Pudge was a relatively rare bird — an overweight junkie. He lived up in the Heights near Barney’s candy store. When I first met Pudge he was doing deliveries to office buildings for a Journal Square restaurant, until typewriters began to walk out the door, anyhow. His next job was pumping gas just outside the Jersey side of the Holland Tunnel.
One Friday afternoon, a tractor-trailer hauling lobster tails got to Union Terminal Cold Storage just to late to be unloaded, and so had to layover on Henderson Street. Led into temptation by visons of $100 a case freight, early Saturday morning Pudge trudged over from the Shell station and popped the lock on the truck. Opportunity was not as easy as it had seemed; a security detail was watching. The guard car came speeding down 12th Street. Alert to the changed circumstances, Pudge dropped his burglar tools and sprinted into the Holiday Inn parking lot with the trucking company guards nearly nipping at his heels. Fat as he was, Pudge outran them, got inside of the motel and there disappeared.

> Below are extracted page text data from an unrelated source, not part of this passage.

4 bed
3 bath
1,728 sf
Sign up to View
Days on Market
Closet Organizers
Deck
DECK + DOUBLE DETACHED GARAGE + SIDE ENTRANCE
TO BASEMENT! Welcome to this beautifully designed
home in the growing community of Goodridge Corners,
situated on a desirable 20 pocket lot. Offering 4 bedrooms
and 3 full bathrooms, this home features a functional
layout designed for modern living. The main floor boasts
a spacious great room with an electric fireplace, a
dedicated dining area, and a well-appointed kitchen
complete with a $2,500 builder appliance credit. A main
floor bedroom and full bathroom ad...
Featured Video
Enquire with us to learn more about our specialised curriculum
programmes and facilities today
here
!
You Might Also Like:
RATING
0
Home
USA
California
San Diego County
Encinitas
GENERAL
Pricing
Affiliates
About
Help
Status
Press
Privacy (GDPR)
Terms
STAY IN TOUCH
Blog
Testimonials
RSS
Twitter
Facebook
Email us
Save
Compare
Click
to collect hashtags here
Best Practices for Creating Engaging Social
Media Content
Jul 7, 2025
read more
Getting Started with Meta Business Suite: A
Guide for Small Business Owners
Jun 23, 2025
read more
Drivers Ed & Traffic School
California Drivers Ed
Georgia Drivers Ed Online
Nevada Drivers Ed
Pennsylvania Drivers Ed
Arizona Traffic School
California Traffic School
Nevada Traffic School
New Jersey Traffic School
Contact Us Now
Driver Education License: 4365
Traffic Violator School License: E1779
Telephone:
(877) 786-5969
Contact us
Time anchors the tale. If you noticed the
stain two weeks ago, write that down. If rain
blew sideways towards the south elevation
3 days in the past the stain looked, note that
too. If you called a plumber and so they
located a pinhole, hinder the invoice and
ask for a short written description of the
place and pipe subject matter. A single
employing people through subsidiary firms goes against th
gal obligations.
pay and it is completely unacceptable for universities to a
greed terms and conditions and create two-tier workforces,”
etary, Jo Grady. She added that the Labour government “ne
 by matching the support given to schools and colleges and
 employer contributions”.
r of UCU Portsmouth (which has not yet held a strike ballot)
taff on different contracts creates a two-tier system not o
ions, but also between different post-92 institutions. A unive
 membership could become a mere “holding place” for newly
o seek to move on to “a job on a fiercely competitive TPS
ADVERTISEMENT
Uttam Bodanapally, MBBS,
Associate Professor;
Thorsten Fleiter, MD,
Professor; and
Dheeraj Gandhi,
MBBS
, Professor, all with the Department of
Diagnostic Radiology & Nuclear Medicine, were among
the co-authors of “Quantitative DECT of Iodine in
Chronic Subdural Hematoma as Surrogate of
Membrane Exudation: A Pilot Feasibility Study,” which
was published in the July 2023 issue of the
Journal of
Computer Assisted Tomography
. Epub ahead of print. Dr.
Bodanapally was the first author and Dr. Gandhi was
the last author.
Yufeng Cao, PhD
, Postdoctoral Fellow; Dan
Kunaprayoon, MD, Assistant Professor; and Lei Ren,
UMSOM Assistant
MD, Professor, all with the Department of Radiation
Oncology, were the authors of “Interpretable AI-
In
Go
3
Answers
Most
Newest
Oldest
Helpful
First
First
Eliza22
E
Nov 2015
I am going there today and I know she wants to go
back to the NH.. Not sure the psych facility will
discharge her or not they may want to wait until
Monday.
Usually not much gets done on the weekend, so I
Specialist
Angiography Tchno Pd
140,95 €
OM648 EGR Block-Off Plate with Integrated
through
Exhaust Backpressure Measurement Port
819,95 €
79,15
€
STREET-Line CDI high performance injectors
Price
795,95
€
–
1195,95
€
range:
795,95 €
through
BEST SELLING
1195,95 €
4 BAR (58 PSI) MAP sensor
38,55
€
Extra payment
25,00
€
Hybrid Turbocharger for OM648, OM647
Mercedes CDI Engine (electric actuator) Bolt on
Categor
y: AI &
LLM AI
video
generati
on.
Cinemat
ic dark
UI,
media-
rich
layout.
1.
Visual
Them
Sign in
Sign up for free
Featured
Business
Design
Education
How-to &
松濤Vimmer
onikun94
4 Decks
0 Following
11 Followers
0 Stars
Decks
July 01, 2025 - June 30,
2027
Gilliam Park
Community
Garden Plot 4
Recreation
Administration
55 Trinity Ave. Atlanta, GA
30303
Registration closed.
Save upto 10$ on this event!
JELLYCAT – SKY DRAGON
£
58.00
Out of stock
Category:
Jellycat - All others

The Jersey City Police, Port Authority Police and the Holiday Inn watchmen searched for Pudge, but could not find him.
Anybody else — any normal person — who’d had such a close call would be praying wherever they were hiding. Praying, “Please, dear God, have mercy an’ I promises t’ never do anytin’ like dis again!” Not Pudge. That evening, just after sunset Pudge did the if-at-first-you-don’t-succeed routine. This time, a beefed-up patrol had guys out of sight in a number of locations. After beginning to work on the lock, Pudge spotted security headed towards him and began to run away — right into the arms of a guard approaching from the opposite direction.
Every time I walked past the courthouse on Newark Avenue that summer, I’d see Pudge out front with a lawn mower.